Two great ideas, but that is really not the point. Executive pay did not damage the economy regardless of what Obama and his Congressional minions claim. The damage to the economy came from short-sighted but socially laudable programs that put people into mortgages they could not afford on the mistaken idea that the real estate boom would last indefinitely. It was further exacerbated by poor government oversight and an abandonment of the regulations that ensured fiscal safety and stability from the Great Depression onwards. These were political decisions made by politicians pressed by lobbyists from the financial sector and made for political purposes and personal gain. Sure, executives made a lot of money, and they made decisions that would guarantee even more, but it was not their pay that was at the center of the problem, it was the environment created by Washington politicians of both parties that opened the door to the abuses we now have to clean up.

Capping the compensation for executives in firms that received bailout money makes sense. The tax payers are part owners of these companies and so they ought to have a say in the pay and bonuses of the executives. That, by itself, should be enough to keep any company from taking any government money at all.
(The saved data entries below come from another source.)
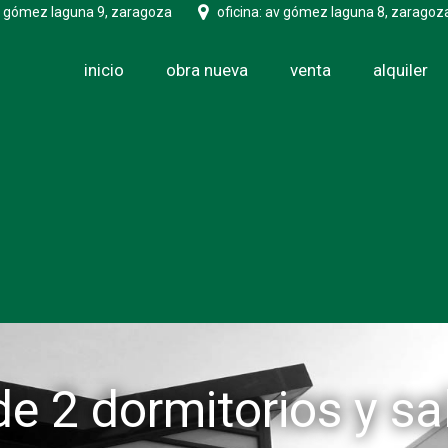
v gómez laguna 9, zaragoza
oficina: av gómez laguna 8, zaragoz
inicio
obra nueva
venta
alquiler
e 2 dormitorios y sal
However, this notion that the executive pay for all firms across the private sector should be subject to controls for the good of the economy is ludicrous.

Executive pay regulation is just another in a string of political decisions that have little to do with helping the ailing economy but everything to do with furthering the political ends of the American Left. It is really little more than a ham-handed populist tactic designed to garner support among an increasingly unhappy citizenry for Obama’s big government policies, a way for him and legislators like Barney Frank to be able to identify with the proverbial “little guy.” Of course, Obama and company will argue that they are doing the Lord’s work and that everyone has to sacrifice. All he wants to do is narrow the gap between the workers and the executives and since he can’t raise the workers up, he will push the executives down.
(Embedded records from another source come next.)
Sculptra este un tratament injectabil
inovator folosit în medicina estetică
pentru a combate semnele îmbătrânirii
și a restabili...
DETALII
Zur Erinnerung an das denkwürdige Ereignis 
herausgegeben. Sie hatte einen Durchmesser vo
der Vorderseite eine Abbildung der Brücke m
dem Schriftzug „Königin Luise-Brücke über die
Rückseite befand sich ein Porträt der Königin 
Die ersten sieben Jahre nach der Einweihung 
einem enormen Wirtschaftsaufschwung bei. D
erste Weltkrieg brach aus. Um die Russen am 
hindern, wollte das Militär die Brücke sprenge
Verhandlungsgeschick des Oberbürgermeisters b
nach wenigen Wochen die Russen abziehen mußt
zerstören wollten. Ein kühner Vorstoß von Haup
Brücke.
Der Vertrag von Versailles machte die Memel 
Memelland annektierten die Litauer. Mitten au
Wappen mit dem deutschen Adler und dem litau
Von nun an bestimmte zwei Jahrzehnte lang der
So, to recap, corporate greed as typified by high executive pay—not a long string of harebrain political decisions—damaged the economy. Lowering that pay across the private sector is good because it will A) Save the economy; and B) Narrow the gap between the executives and the janitors. Well, if all that is true and righteous, then there should be no problem whatsoever in following the advice of the Workforce Fairness Institute: Apply the same caps to the executives of the labor unions. In a story by Amanda Carpenter for The Washington Times, we learn that a 2008 Hudson Institute study that suggests unions have short-changed benefits for their rank and file in favor or generous executive compensation packages and to pad the coffers of their political allies, who are mostly Democrats.
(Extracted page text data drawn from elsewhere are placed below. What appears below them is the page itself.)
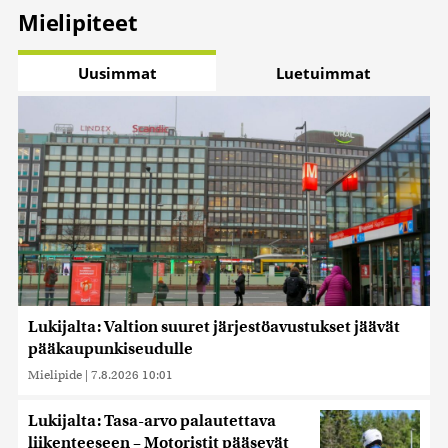
Mielipiteet
Uusimmat
Luetuimmat
Lukijalta: Valtion suuret järjestöavustukset jäävät
pääkaupunkiseudulle
Mielipide
|
7.8.2026 10:01
Lukijalta: Tasa-arvo palautettava
liikenteeseen – Motoristit pääsevät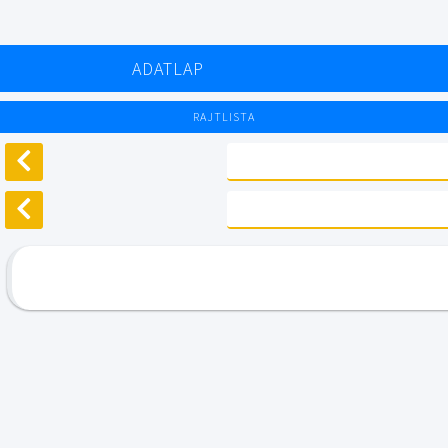
ADATLAP
RAJTLISTA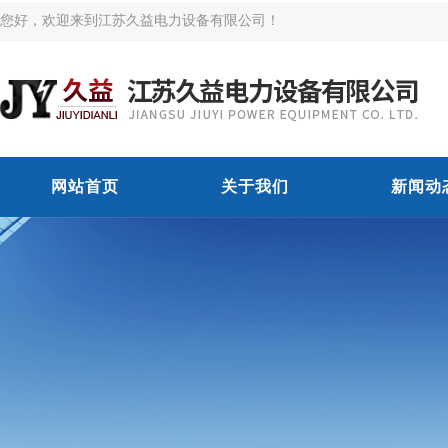
您好，欢迎来到江苏久益电力设备有限公司！
网站首页
关于我们
新闻动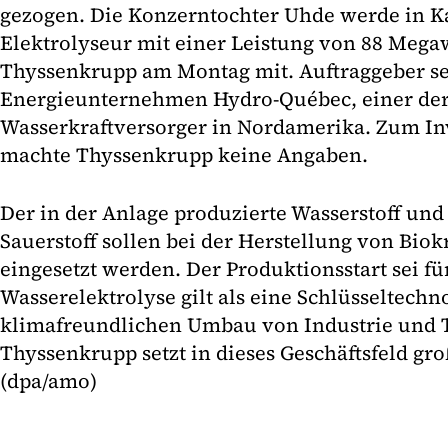
gezogen. Die Konzerntochter Uhde werde in K
Elektrolyseur mit einer Leistung von 88 Megawa
Thyssenkrupp am Montag mit. Auftraggeber sei
Energieunternehmen Hydro-Québec, einer der
Wasserkraftversorger in Nordamerika. Zum I
machte Thyssenkrupp keine Angaben.
Der in der Anlage produzierte Wasserstoff und
Sauerstoff sollen bei der Herstellung von Biok
eingesetzt werden. Der Produktionsstart sei fü
Wasserelektrolyse gilt als eine Schlüsseltechn
klimafreundlichen Umbau von Industrie und T
Thyssenkrupp setzt in dieses Geschäftsfeld gr
(dpa/amo)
According to the study cited in the article, the 21 largest unions’ pension plans had less than 70% of the funding needed to meet their obligations, and none were fully funded. Seven were less than 65% funded. Yet, in spite of this, 23 officer and staff funds from the same unions were 88.2% funded. Seven were fully funded plans and another 13 were at least 80% funded. Isn’t this the same sort of financial malfeasance and gross underperformance that has corporate executives under attack? Where is the outrage in Washington over how the “little guy” is being cheated by the “fat cats”?

The Bottom Line

It is not there, union bosses are above reproach these days since no one in the current government is going to go after their benefactors in the labor movement. This is more than mere politics; however, it is damning proof that the executive pay cap issue is nothing more than an unconstitutional ploy to win some votes and initiate some of the Left’s long sought after social change by vilifying a certain group of people in the finest Saul Alinsky tradition. Seeing that this is a recipe for disaster, Representative Tom Price of Georgia, chairman of the Republican Study Committee, summed it up perfectly: "The president cannot continue his heavy-handed meddling in the private sector and expect it to function, much less flourish."